While welcoming the NDC's stated intentions to create an independent chief prosecutor, DI is also calling on government to do more to promote in the police and other investigative bodies the “culture of confidence to investigate without fear or favour. This is because even an independent prosecutor would first need to be presented with a docket before a decision can be taken either to prosecute or not.”

Di suggests further, “We may also consider the situation, as in Finland, where charges against certain high-ranking public officials for offences in office are heard by the Court of Appeal as a case in first instance instead of at a lower court.”

The Danquah Institute has expressed some pessimism about the work of the Constitutional Review Commission leading to constitutional amendments of provisions that are entrenched before the term of the current administration ends in January 2013.

“We are rather cautious about the work of the Constitutional Review Commission finishing in time to be put before a national referendum before the 2012 general elections, especially when it could cost nearly as much as general elections to conduct that referendum and whether or not it would not be frustrated by the usual partisan considerations that distort the appreciation of issues of common national interest,” DI says.

But, DI believes it is “a step in the right direction for a government to appreciate the importance of guaranteeing the integrity of the chief prosecutor of any democracy. This role is central in a democracy governed by the rule of law and critical to the general expectation of an effective criminal justice system.”
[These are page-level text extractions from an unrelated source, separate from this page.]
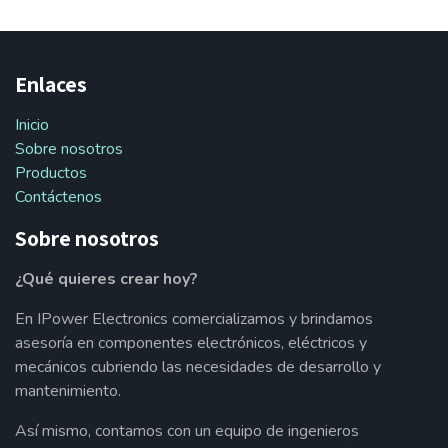
Enlaces
Inicio
Sobre nosotros
Productos
Contáctenos
Sobre nosotros
¿Qué quieres crear hoy?
En IPower Electronics comercializamos y brindamos
asesoría en componentes electrónicos, eléctricos y
mecánicos cubriendo las necesidades de desarrollo y
mantenimiento.
Así mismo, contamos con un equipo de ingenieros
The Danquah Institute shares the view that the country is “so polarised that the creation of an independent prosecution service manned by people with unimpeachable credibility would contribute to public safety and public confidence in the administration of criminal justice in Ghana. It must be seen that justice would be carried out objectively and fairly, without improper influence or interference from any source.”

DI is also calling for the “introduction of a standard charge approval process which should ensure that cases which go to court are sufficiently supported by the anticipated admissible evidence, and that prosecutions are pursued only if they are in the public interest and not because party supporters or party leaders want it.”

It sees the current pressure being put on Attorney-General Betty Mould-Iddrisu as “unhelpful to the development of our democratic institutions. We are, therefore, urging the leadership of political parties to advise their followers to allow the rule of law to work.”

In expressing its disquiet with the present political agitations for the prosecutions of public officials, DI poses the question, “What is the guarantee that party supporters would not in the future be marching to the offices of an independent prosecutor to demand prosecutions or otherwise if their leaders are reluctant today to discourage them?”

The powers of the Attorney General fall under Chapter 8 of the Constitution of Ghana, an entrenched provision. The Constitution necessarily sets out a difficult process for amendment under Article 289.

It stipulates, inter alia: 289 (2) A bill for the amendment of an entrenched provision shall, before Parliament proceeds to consider it, be referred by the Speaker to the Council of State for its advice and the Council of State shall render advice on the bill within thirty days after receiving it.

(3) The bill shall be published in the Gazette but shall not be introduced into Parliament until the expiry of six months after the publication in the Gazette under this clause.

(4) After the bill has been read the first time in Parliament it shall not be proceeded with further unless it has been submitted to a referendum held throughout Ghana and at least forty percent of the persons entitled to vote, voted at the referendum and at least seventy-five percent of the persons who voted cast their votes in favour of the passing of the bill.

(5) Where the bill is approved at the referendum, Parliament shall pass it.

(6) Where a bill for the amendment of an entrenched provision has been passed by Parliament in accordance with this article, the President shall assent to it.